## how to output subgroups of observations based on the other variable containing a certain value?

# how to output subgroups of observations based on the other variable containing a certain value?

My data contains multiple observations per patient and shows as that some of them readmitted after death (death_status=1) due to clerical errors. I'd like to extract those cases to data "want".

``````data have;
input patid death_status hosp_adm_year logical \$;
datalines;
1	0	2000	yes
1	0	2001	yes
1	1	2002	yes
2	1	1995	no
2	0	1996	no
3	0	2000	no
3	1	2002	no
3	0	2003	no
4	1	1990	no
4	0	1992	no
4	1	1995	no
4	0	2000	no
5	0	1991	yes
5	0	1992	yes
5	0	1993	yes
;
run;

data want;
input patid death_status hosp_adm_year logical \$;
datalines;
2	1	1995	no
2	0	1996	no
3	0	2000	no
3	1	2002	no
3	0	2003	no
4	1	1990	no
4	0	1992	no
4	1	1995	no
4	0	2000	no
;
run;``````

Code below didn't work. Can I solve this problem in data steps somthing like this?

``````data test; set have;
by patid;
if first.patid=0 or last.patid=0 then output;
where death_status=1; run;``````

Solution
‎04-22-2017 10:28 PM
Posts: 5,614

## Re: how to output subgroups of observations based on the other variable containing a certain value?

Assuming that records are sorted by patid and dates

``````
data want;
do until(last.patid);
set have; by patid;
if death_status < max_death_status then clerical_error = 1;
max_death_status = max(max_death_status, death_status);
end;
do until(last.patid);
set have; by patid;
if clerical_error then output;
end;
drop max_death_status clerical_error;
run;``` ```

PG

‎04-22-2017 10:28 PM
Posts: 5,614

## Re: how to output subgroups of observations based on the other variable containing a certain value?

Assuming that records are sorted by patid and dates

``````
data want;
do until(last.patid);
set have; by patid;
if death_status < max_death_status then clerical_error = 1;
max_death_status = max(max_death_status, death_status);
end;
do until(last.patid);
set have; by patid;
if clerical_error then output;
end;
drop max_death_status clerical_error;
run;``` ```

PG
## Re: how to output subgroups of observations based on the other variable containing a certain value?

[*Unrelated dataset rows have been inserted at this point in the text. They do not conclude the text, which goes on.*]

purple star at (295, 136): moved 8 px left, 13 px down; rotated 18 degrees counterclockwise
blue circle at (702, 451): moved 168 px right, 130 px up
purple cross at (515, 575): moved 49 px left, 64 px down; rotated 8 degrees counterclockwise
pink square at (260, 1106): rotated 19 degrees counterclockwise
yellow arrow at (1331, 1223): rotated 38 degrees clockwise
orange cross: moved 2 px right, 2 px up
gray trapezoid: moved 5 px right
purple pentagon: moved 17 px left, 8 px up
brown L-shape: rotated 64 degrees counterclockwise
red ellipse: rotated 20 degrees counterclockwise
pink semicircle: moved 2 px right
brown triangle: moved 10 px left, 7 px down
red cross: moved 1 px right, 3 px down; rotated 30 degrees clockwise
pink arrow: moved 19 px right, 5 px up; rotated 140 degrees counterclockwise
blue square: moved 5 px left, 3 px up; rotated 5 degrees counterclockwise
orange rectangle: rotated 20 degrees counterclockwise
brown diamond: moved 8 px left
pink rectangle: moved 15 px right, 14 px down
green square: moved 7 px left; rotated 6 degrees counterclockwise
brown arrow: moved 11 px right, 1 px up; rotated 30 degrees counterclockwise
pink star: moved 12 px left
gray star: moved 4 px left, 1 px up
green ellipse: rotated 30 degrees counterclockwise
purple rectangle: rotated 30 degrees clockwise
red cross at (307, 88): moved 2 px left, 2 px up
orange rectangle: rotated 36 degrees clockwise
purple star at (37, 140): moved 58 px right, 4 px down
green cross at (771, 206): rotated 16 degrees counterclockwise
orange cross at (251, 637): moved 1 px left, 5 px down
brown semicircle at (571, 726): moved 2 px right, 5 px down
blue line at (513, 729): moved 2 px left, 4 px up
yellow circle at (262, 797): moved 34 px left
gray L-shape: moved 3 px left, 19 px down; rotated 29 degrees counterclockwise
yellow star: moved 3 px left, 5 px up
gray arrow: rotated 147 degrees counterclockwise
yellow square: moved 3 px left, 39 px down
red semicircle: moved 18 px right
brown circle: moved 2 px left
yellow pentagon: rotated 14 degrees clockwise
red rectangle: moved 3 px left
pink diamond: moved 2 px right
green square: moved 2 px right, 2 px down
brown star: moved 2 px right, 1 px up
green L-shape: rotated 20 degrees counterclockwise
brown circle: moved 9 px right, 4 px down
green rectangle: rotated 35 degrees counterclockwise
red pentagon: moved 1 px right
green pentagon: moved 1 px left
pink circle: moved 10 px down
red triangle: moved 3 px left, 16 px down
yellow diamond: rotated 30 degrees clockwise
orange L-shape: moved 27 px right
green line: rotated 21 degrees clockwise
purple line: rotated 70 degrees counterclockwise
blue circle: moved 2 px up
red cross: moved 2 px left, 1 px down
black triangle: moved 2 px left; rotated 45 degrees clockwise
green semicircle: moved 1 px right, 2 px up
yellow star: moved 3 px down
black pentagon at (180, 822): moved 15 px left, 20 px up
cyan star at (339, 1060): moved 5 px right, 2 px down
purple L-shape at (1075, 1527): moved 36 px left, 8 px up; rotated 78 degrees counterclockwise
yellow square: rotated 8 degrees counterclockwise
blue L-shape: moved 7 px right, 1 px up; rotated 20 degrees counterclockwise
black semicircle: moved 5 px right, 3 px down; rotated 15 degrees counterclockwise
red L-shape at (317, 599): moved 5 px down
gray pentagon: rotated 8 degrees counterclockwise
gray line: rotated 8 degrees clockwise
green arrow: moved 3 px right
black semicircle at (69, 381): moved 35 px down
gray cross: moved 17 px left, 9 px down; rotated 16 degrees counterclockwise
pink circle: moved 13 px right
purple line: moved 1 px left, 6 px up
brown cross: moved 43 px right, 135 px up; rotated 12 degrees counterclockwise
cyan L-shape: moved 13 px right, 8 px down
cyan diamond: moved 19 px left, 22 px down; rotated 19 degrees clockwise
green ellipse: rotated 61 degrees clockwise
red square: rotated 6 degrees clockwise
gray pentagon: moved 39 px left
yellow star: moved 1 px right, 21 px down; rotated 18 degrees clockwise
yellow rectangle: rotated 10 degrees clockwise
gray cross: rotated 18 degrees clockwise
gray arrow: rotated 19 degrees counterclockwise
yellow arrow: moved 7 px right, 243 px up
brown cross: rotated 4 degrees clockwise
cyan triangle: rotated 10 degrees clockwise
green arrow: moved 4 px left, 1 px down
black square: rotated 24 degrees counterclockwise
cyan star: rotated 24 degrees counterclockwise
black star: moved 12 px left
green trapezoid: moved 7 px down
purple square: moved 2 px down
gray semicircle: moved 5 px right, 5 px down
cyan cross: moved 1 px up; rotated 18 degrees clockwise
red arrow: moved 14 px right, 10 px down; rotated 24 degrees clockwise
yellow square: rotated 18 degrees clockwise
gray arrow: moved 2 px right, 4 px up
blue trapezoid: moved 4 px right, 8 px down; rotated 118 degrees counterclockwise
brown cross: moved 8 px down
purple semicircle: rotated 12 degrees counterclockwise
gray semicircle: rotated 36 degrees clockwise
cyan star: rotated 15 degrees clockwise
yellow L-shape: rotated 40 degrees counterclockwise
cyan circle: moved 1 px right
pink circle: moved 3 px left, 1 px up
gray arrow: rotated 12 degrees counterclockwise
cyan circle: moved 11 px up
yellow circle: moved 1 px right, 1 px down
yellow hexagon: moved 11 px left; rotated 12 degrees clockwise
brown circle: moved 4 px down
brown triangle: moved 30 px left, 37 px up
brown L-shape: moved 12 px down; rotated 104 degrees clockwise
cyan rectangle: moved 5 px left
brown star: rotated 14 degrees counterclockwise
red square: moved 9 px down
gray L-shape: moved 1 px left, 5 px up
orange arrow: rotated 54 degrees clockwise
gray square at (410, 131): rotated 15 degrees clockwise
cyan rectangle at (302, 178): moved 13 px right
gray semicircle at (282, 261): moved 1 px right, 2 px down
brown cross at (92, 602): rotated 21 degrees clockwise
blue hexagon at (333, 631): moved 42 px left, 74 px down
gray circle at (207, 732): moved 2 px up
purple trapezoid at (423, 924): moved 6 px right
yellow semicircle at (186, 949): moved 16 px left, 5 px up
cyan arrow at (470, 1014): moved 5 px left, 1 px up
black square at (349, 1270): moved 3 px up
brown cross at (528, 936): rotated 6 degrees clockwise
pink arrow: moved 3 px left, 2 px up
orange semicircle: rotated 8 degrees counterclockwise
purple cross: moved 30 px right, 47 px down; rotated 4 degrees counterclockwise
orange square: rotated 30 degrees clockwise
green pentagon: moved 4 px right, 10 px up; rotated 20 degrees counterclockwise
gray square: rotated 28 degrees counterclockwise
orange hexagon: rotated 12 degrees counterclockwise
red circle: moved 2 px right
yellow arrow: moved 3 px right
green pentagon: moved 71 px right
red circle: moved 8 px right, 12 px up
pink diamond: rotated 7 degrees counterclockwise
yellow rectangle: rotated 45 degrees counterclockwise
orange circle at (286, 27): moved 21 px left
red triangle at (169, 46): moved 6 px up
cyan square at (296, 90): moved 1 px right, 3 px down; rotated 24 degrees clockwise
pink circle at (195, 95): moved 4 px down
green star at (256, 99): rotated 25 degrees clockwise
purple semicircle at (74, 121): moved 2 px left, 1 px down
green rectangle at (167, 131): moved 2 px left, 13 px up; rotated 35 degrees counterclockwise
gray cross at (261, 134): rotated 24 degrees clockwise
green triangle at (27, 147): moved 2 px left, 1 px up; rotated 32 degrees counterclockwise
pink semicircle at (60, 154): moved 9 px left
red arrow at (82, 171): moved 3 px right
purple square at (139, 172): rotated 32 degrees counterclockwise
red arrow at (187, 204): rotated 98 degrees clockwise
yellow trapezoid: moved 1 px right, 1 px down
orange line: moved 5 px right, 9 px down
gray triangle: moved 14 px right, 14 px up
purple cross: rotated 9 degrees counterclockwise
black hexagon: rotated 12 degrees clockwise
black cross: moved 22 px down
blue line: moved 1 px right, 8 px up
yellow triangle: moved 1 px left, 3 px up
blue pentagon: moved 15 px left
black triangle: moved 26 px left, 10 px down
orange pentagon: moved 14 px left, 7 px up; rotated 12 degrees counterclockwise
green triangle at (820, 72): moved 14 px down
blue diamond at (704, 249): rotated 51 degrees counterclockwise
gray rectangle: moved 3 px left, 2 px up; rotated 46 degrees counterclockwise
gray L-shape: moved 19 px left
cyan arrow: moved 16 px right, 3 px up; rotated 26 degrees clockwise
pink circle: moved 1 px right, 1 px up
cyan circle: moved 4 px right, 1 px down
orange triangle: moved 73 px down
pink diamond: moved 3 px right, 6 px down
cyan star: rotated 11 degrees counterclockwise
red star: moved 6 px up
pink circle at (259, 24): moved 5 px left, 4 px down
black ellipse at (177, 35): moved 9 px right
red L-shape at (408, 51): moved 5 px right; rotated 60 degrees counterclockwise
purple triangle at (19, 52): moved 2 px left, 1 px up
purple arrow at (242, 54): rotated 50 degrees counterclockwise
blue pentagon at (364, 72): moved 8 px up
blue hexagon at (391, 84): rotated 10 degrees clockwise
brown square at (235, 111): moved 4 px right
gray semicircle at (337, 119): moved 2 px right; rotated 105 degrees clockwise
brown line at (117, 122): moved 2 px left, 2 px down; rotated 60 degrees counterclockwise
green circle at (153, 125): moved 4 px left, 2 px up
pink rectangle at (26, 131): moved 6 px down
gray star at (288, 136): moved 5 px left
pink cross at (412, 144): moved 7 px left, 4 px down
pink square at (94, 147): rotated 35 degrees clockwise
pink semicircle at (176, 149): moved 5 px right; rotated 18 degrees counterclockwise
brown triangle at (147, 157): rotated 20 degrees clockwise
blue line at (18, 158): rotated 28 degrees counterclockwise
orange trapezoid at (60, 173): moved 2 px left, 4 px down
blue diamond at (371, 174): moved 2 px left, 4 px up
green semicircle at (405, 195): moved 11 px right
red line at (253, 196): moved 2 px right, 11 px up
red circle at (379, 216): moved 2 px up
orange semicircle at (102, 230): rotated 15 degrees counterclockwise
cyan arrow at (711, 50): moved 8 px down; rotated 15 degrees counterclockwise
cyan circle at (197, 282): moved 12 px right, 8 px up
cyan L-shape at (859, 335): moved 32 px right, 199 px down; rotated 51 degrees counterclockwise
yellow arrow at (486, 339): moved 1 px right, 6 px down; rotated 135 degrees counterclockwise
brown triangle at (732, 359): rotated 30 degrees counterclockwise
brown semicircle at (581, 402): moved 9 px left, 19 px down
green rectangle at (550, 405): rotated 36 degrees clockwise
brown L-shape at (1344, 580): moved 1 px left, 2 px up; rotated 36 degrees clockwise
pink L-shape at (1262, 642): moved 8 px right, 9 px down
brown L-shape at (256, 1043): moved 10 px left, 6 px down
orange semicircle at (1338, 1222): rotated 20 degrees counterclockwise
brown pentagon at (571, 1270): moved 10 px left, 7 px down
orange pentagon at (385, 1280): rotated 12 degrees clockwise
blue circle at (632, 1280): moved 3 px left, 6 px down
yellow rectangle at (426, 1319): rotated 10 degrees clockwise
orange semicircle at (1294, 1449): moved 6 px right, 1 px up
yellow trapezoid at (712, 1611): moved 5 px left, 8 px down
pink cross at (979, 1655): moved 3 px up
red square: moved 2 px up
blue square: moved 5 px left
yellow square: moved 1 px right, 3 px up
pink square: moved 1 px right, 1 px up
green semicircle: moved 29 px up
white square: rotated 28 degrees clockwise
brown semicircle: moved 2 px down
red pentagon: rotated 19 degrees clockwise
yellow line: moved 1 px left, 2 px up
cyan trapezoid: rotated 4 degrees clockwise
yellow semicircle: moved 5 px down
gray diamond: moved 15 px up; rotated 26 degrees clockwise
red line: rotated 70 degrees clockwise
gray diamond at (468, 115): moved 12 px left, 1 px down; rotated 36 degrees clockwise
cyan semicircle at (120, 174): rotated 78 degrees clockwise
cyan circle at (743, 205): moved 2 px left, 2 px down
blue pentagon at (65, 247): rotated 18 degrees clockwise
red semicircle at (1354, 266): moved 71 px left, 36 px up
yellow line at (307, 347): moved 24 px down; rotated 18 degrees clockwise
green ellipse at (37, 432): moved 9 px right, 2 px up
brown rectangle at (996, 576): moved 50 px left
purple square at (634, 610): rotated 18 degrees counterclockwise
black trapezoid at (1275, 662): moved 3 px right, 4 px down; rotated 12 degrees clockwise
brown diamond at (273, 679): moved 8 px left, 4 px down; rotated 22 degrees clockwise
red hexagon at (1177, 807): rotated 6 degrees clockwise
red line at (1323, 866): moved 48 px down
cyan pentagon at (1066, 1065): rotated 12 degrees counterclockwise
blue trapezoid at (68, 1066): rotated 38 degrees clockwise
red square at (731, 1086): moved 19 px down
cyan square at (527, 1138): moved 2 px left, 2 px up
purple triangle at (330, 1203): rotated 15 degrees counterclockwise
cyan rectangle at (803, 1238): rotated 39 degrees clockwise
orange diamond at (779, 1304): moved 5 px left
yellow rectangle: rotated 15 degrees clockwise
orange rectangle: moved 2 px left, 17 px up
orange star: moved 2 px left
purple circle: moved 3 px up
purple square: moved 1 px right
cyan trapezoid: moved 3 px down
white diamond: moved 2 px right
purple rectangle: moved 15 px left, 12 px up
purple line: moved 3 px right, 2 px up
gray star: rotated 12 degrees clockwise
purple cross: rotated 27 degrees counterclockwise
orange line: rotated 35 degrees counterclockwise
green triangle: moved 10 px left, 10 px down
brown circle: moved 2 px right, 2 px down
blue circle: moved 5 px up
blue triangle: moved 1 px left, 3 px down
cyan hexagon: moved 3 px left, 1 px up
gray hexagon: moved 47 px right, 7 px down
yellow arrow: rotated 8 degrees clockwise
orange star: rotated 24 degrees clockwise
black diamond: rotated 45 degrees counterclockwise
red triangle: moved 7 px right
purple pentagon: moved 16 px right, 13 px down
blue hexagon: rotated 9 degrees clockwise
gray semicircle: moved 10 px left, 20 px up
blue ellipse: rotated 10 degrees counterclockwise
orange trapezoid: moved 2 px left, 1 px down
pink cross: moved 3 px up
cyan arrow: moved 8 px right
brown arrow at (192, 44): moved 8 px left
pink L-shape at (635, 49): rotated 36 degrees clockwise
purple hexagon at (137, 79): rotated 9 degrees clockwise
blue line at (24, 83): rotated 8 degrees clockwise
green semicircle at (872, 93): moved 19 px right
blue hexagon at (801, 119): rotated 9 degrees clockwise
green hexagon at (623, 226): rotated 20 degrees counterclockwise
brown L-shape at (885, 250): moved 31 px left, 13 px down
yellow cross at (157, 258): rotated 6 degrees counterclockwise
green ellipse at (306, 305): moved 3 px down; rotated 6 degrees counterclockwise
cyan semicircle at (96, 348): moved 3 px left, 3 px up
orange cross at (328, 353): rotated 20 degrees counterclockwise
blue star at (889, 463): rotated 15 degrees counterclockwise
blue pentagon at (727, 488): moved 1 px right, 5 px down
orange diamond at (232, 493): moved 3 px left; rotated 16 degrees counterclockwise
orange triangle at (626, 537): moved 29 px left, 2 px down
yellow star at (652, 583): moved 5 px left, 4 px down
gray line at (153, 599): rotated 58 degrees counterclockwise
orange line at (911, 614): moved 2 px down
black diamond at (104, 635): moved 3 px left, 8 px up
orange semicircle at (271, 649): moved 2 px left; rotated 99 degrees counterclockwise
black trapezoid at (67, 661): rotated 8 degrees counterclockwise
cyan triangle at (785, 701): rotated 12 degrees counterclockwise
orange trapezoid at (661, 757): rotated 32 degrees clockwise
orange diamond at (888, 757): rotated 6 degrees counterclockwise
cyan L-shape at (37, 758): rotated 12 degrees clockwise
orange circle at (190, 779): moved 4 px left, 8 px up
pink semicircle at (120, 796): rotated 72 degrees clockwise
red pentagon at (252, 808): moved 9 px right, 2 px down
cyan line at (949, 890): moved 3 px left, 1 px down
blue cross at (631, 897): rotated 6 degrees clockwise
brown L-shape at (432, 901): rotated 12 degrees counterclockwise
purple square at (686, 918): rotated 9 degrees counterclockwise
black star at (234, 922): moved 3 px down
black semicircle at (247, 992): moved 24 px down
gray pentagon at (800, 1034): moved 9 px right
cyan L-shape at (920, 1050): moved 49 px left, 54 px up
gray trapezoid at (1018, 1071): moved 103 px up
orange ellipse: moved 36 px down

Elegant it is. Gotta learn this multiple SET statement programming. Thanks much!
## Re: how to output subgroups of observations based on the other variable containing a certain value?

@PGStats

Your code would not work, if one id 's death_status are all 1.

``````data have;
infile cards expandtabs ;
input patid death_status hosp_adm_year logical \$;
datalines;
1	0	2000	yes
1	0	2001	yes
1	1	2002	yes
2	1	1995	no
2	0	1996	no
3	0	2000	no
3	1	2002	no
3	0	2003	no
4	1	1990	no
4	0	1992	no
4	1	1995	no
4	0	2000	no
5	0	1991	yes
5	0	1992	yes
5	0	1993	yes
6	1	1991	yes
6	1	1992	yes
6	1	1993	yes
;
run;

data want;
n=0;
do until(last.patid);
set have; by patid;
if death_status=1 then n+1;
if death_status=1 and last.patid then last=1;
end;
do until(last.patid);
set have; by patid;
if n gt 1 or (n=1 and not last) then output;
end;
drop n;
run; ``````
## Re: how to output subgroups of observations based on the other variable containing a certain value?

Yeah, OP wanted to detect resurrections; you are going one step further, detecting multiple deaths

PG
## Re: how to output subgroups of observations based on the other variable containing a certain value?

@Ksharp, Thanks much. Detecting multiple death cases (1 all the way through) increased my end in the final output from 449 to 1372. I'm amazed. It shows that my deduplication efforts using probabilistic record linkage method is not perfect. All these 1372 needs a manual review now. I also like that indicator column created pointing to those specific cases.